"Buy Instagram Followers – Real & Cheap," the ad at the top of the Google search result declared.
What made the message so eye-catching was the way it was displayed – not in the intimate, closed confines of a smartphone screen but in giant letters on a high-definition, electronic board 10 metres wide on a stage.
Keith Weed, president of the Advertising Association and recently retired Unilever marketing boss, used the image in his presentation to the Lead conference in London earlier this year to illustrate a simple point about trust in advertising: there must not be different standards for ads just because they appear online.
All brand messaging needs to be held to the highest standards, as if every message is being broadcast in the most public, attention-seeking manner on national TV or an out-of-home billboard.
Led By Donkeys, the pro-European Union campaigning group, has used the same logic as Weed and exploited it brilliantly, by republishing old tweets and comments by Brexit-supporting politicians on 96-sheet poster sites to highlight the inconsistency of their views over time – much to the embarrassment of the Leavers.
Nothing beats the power of public media to get out a message. It is why the eco-protestors from Extinction Rebellion took over Oxford Circus, with a big, pink boat in tow, in the heart of a central London, rather than just running an online or direct mail campaign.
Recognising the differences between public media, which is available for all to see, and private media, which is tailored and targeted, is not a new debate in advertising and marketing circles.
The late Stephen King, J Walter Thompson’s planning guru, first came up with the distinction, according to Jeremy Bullmore, the veteran sage of WPP.
But the tension between public media and private media has taken on fresh relevance as the ad industry and wider society grapple with the perils of digital and social media.

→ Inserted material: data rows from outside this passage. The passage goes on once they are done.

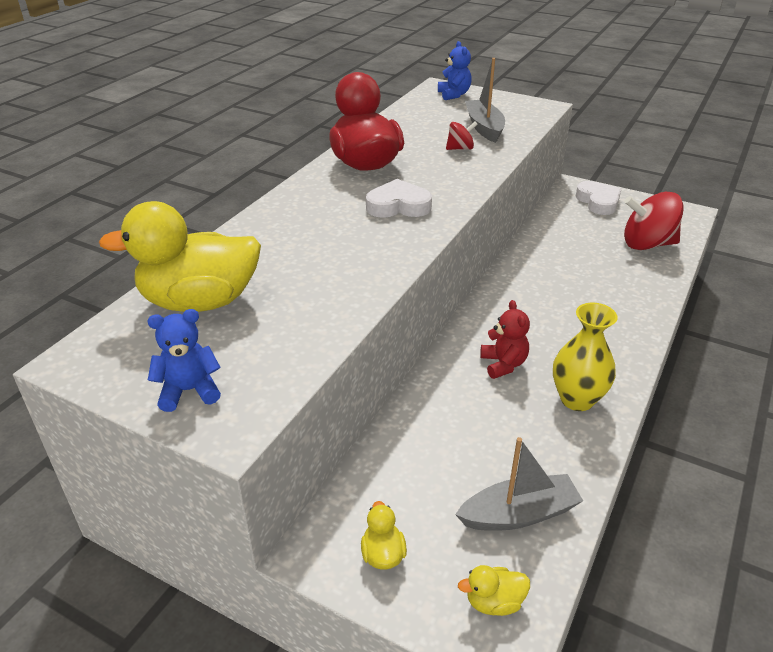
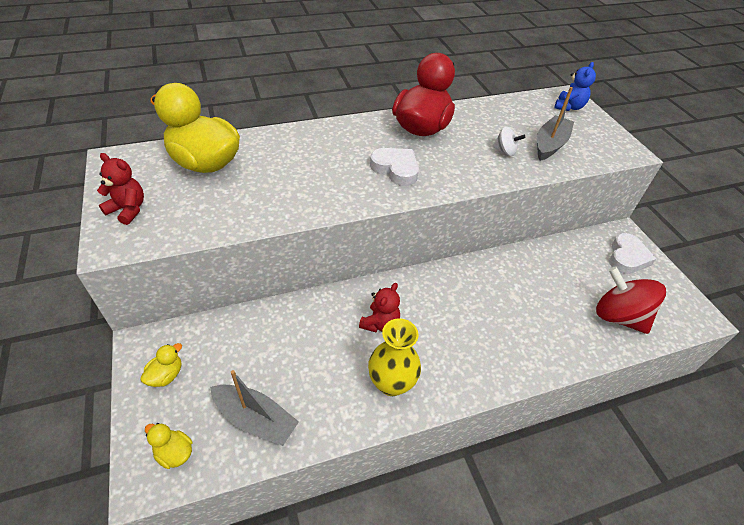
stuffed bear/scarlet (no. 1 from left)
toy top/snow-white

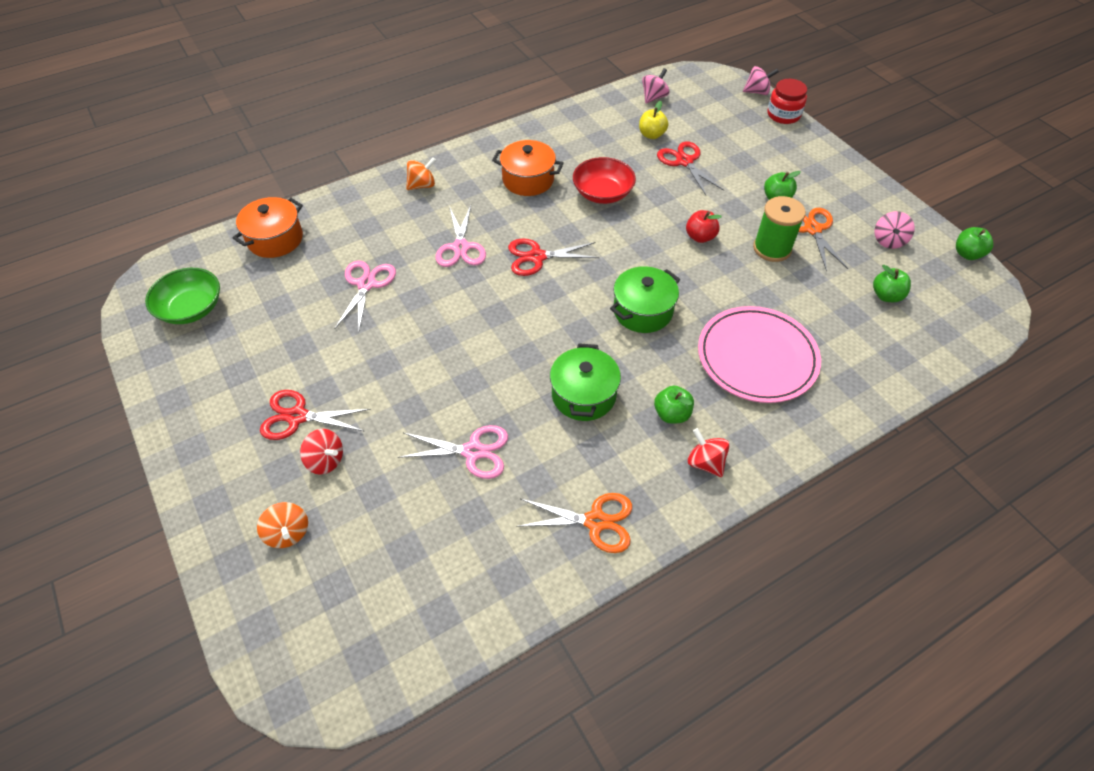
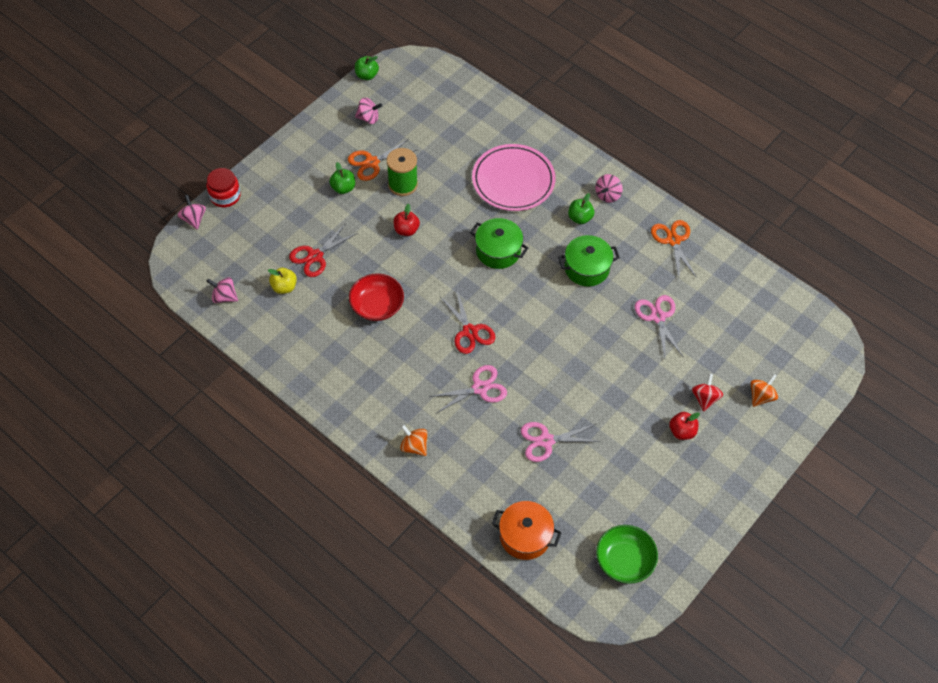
toy apple/scarlet (no. 2 from left)
cooking pot/bright orange (no. 2 from left in the first image)
toy top/rose-pink (no. 4 from left)
toy apple/green (no. 3 from left in the first image)

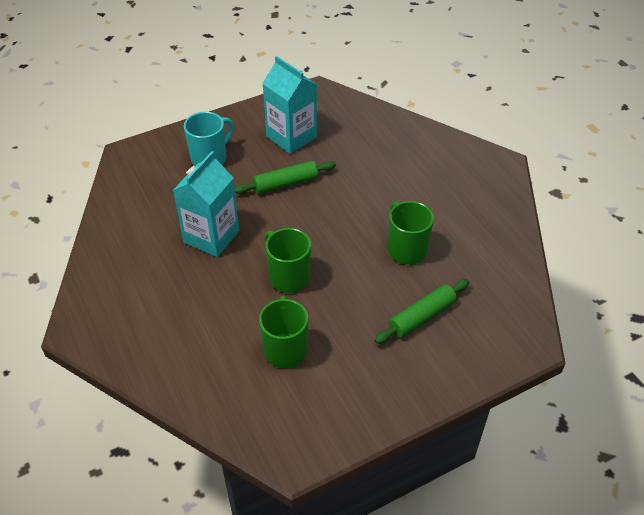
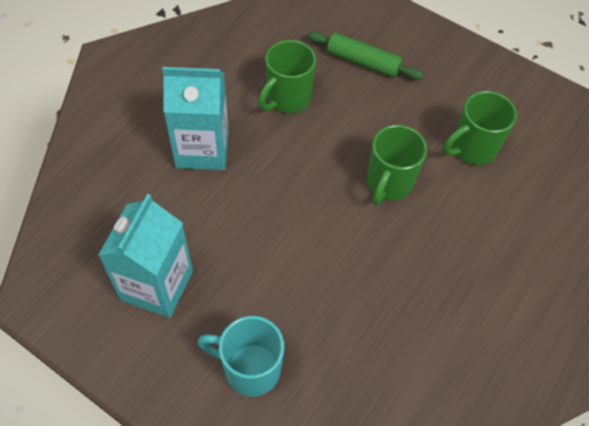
carton/turquoise (no. 2 from left)
rolling pin/green (no. 1 from left in the first image)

Many of the smartest brains believe passionately that the future of advertising is personalised, one-to-one marketing at scale – and there is no doubt that targeting relevant, customised messages can be effective at driving efficiencies and business performance. That is the rationale for Publicis Groupe’s planned acquisition of data business Epsilon and Interpublic’s purchase of Acxiom.
Personalisation also opens up new, exciting creative possibilities. Kate Stanners, global chief creative officer and chairman of Saatchi & Saatchi, told Publicis Groupe’s investor day last year: "As a creative person, you spend your time defining and refining constantly to get to that one perfect answer but what I am relearning is there is no one answer. There are many rights. And that is quite transformational."
However, personalised advertising comes with major and growing risks, too.
Even if it does not feel creepy, it can create filter bubbles and it is harder to generate fame and social currency. Worse still, we have seen rogue actors use the digital media ecosystem to spread fake news as well as hateful and illegal content.
It’s a problem that Mark Zuckerberg, chief executive of Facebook, has finally acknowledged as he wrestles with how much social media should be public media. Facebook and Instagram have been "the digital equivalent of a town square" and they need to become more like "the digital equivalent of a living room" because "people increasingly also want to connect privately", he says.
For Zuckerberg, the future of social media, at least, is about being more private, even if a public element remains essential.
The question for marketers is how much they believe the centre of gravity is moving from public media towards private media – and whether advertising belongs there.
The answer is nuanced. But for all of us who believe in advertising’s ability to build brands, to create stature and fame and to increase favourability and trust, there should be no doubt about the enduring importance of public media.